The organizer has been diagnosed with invasive mammary carcinoma and will undergo a double mastectomy today.

Clea Shearer attended the 2022 Vanity Fair Oscar Party -- just weeks after receiving an aggressive b...
Dimitrios Kambouris/WireImage/Getty Images

Clea Shearer, celebrity organizer and the heart of the popular show Get Organized With The Home Edit, announced on Thursday that she has Stage 1 invasive mammary carinoma, an aggressive form of breast cancer.

She opened up about her diagnosis and treatment to People earlier this week ahead of her planned double mastectomy, which will take place today. While she’s told everyone including her husband John and her business partner and co-star Joanna Teplin, she says she’s withholding the information from her kids, Stella Blue, 11, and Sutton Gray, 8, until just before the surgery. And it’s for good reason.

"I didn't want to tell them with too much advanced notice before my operation just because I think that it would be really hard for them to be carrying around that anxiety for the whole week," she told People in an exclusive interview. "That's actually the part that I'm most nervous about. I know I'm going to be okay and I know that I'll be fine in surgery and recovery and all of it, but I'm nervous to tell my kids."

Shearer, who is 40, was about to start promoting the second season of her hit show and was in New York City to film a Today Show segment when she felt two lumps in her breast during a self exam.

"I felt something, a mass, a lump. But I didn't know what a lump actually even felt like, so I was just in my hotel room Googling, 'What does a breast tumor feel like?' " Shearer says.

Shearer then fought to schedule the soonest mammogram she could get (at first her OBGYN said May was the earliest possible time — she asked her primary care doctor and found a much earlier appointment). While 40 is the recommended first year women should get a mammogram, she had not scheduled one amidst her busy life, which has recently included merging her company with Reese Witherspoon’s Hello Sunshine and launching a magazine.

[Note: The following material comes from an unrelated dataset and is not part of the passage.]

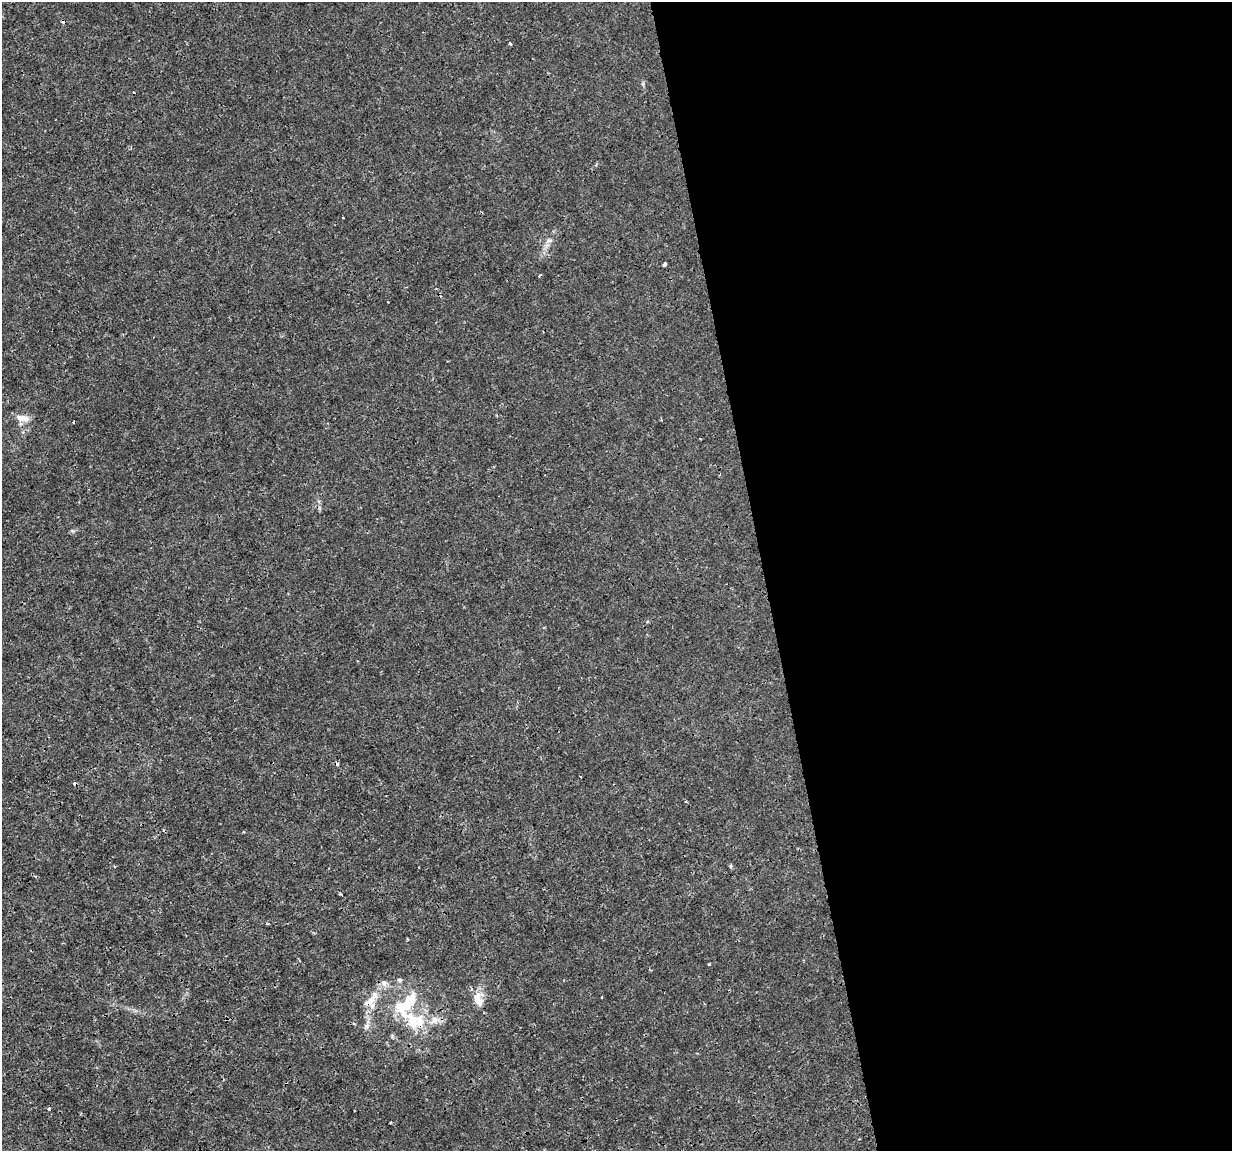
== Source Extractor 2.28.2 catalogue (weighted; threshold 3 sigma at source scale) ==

"I went in for a mammogram and then it turned into an ultrasound and the ultrasound came back as 'suspicious and concerning,' which led to an emergency triple biopsy, that same day," she says. "The radiologist at that point, pretty much confirmed that she would be shocked if this was anything but cancer, but we waited for the pathology to come back from the biopsy."

Shearer also told her friends and fans on Instagram on Thursday.

“I have breast cancer,” she posts. “It’s a hard thing to say, but it’s easier than keeping it to myself. I’m having a double mastectomy tomorrow (prayers are welcome!), and I wanted to say a few words before I do.”

The reality TV star struggled with the diagnosis, especially before she knew what stage it was and what the prognosis and treatment plan would be.

"It's crazy to look in the mirror and tell yourself that right now, as you're physically standing there, you are a person who has cancer,” she says. It's crazy to say it out loud. It was really scary and really, really, really emotional. At that point, I didn't know what stage it was. I didn't know if it had spread. You go into a pretty dark place until you have more information."

She turned to one of her celebrity friends during that time: Christina Applegate, who was diagnosed with breast cancer in 2008.

"[Christina] was my first phone call and my second and the last few, too," she says.

Shearer won’t be sure if she need further treatment, like chemotherapy or radiation, until further down the road. But she’s ready to go up against anything.

"I'm a fighter. If anyone can crush cancer, it is me," she says. "I'm literally afraid for cancer and I've got this. Even though I know that I'll be scared the night before, and I'm sure, in the first weeks of recovery, I'll be pretty grumpy, but it doesn't mean that I feel any less resolute about absolutely nailing it and putting cancer in my rearview."

She also wants people to learn from her experience.

“It’s a personal choice to make this public, but sharing my experience makes cancer feel purposeful,” she writes. “If I can convince any of you to self-examine on a regular basis, self-advocate always, and to prioritize your health over your busy schedules - then this will have meant something. It’s also important to note that I was under 40 when these tumors formed, and have no history of breast cancer in my family. Even if cancer feels improbable, it’s still very possible.”